Swap "Bibliothek" for "Mediathek" and write out all the text of the material again, changing nothing else. Leave the pictures out.
[INPUT MATERIAL — start]
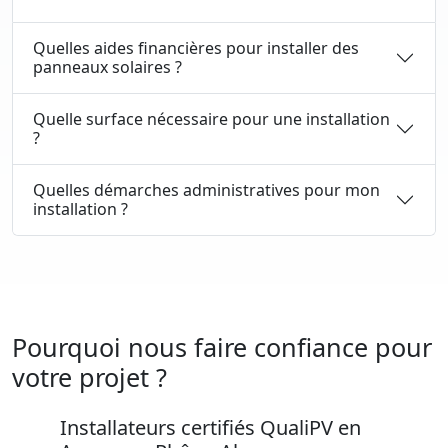
Quelles aides financières pour installer des
panneaux solaires ?
Quelle surface nécessaire pour une installation
?
Quelles démarches administratives pour mon
installation ?
Pourquoi nous faire confiance pour
votre projet ?
Installateurs certifiés QualiPV en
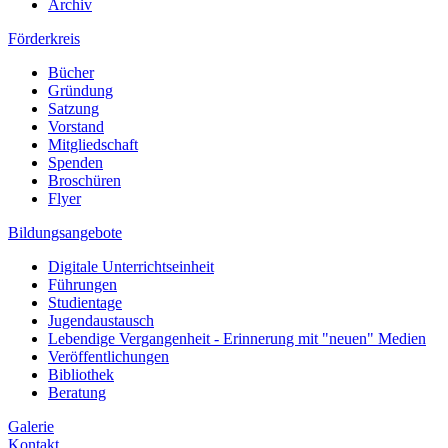
Archiv
Förderkreis
Bücher
Gründung
Satzung
Vorstand
Mitgliedschaft
Spenden
Broschüren
Flyer
Bildungsangebote
Digitale Unterrichtseinheit
Führungen
Studientage
Jugendaustausch
Lebendige Vergangenheit - Erinnerung mit "neuen" Medien
Veröffentlichungen
Bibliothek
Beratung
Galerie
Kontakt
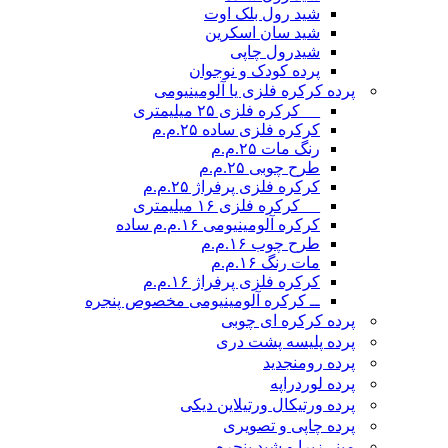
شید رول بلک اوت
شید سان اسکرین
شیدرول چاپی
پرده کودک و نوجوان
پرده کرکره فلزی یا آلومینیومی
__ کرکره فلزی ۲۵ میلیمتری
کرکره فلزی ساده ۲۵.م.م
رنگ مات ۲۵.م.م
طرح چوبی ۲۵.م.م
کرکره فلزی پرفراژ ۲۵.م.م
__ کرکره فلزی ۱۶ میلیمتری
کرکره آلومینیومی ۱۶.م.م ساده
طرح چوب ۱۶.م.م
مات رنگ ۱۶.م.م
کرکره فلزی پرفراژ ۱۶.م.م
ــ کرکره آلومینیومی مخصوص پنجره
پرده کرکره ای چوبی
پرده پلیسه پشت دری
پرده رومن
جدید
پرده لوردراپه
پرده ورتیکال ورتیلاین دیکی
پرده چاپی و تصویری
مینی‌زبرا و شید پنجره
[INPUT MATERIAL — finish]
◆ **THE COMPLETED TASK**
Quelles aides financières pour installer des
panneaux solaires ?
Quelle surface nécessaire pour une installation
?
Quelles démarches administratives pour mon
installation ?
Pourquoi nous faire confiance pour
votre projet ?
Installateurs certifiés QualiPV en
Archiv
Förderkreis
Bücher
Gründung
Satzung
Vorstand
Mitgliedschaft
Spenden
Broschüren
Flyer
Bildungsangebote
Digitale Unterrichtseinheit
Führungen
Studientage
Jugendaustausch
Lebendige Vergangenheit - Erinnerung mit "neuen" Medien
Veröffentlichungen
Mediathek
Beratung
Galerie
Kontakt
شید رول بلک اوت
شید سان اسکرین
شیدرول چاپی
پرده کودک و نوجوان
پرده کرکره فلزی یا آلومینیومی
__ کرکره فلزی ۲۵ میلیمتری
کرکره فلزی ساده ۲۵.م.م
رنگ مات ۲۵.م.م
طرح چوبی ۲۵.م.م
کرکره فلزی پرفراژ ۲۵.م.م
__ کرکره فلزی ۱۶ میلیمتری
کرکره آلومینیومی ۱۶.م.م ساده
طرح چوب ۱۶.م.م
مات رنگ ۱۶.م.م
کرکره فلزی پرفراژ ۱۶.م.م
ــ کرکره آلومینیومی مخصوص پنجره
پرده کرکره ای چوبی
پرده پلیسه پشت دری
پرده رومن
جدید
پرده لوردراپه
پرده ورتیکال ورتیلاین دیکی
پرده چاپی و تصویری
مینی‌زبرا و شید پنجره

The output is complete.